• [Dataset extract]:

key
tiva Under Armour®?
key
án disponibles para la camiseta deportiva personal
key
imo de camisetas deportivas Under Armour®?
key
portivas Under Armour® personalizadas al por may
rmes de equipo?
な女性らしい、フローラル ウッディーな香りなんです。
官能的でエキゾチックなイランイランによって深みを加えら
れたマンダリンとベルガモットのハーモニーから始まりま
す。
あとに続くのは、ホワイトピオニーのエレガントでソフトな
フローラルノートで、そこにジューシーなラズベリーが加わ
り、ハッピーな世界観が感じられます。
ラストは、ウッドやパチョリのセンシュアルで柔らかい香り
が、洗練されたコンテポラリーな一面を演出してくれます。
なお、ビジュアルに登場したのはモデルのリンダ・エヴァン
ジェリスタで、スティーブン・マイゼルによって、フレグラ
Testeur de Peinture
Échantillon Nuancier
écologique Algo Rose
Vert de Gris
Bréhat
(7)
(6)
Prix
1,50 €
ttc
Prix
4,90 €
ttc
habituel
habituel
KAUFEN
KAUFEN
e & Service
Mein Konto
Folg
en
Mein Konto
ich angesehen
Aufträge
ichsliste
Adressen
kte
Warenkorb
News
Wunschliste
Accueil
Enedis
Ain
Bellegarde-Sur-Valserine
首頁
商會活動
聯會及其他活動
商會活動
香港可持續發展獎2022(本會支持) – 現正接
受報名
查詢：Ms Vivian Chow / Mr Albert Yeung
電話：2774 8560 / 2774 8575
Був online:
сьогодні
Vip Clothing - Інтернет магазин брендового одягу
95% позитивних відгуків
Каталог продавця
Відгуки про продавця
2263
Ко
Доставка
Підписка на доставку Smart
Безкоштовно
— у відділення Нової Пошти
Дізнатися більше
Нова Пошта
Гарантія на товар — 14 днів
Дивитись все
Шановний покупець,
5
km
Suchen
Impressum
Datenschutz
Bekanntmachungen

• [Your goal]:
Please give the number of lines above that hold the word "Armour", and only that number.

• [Response area]:
3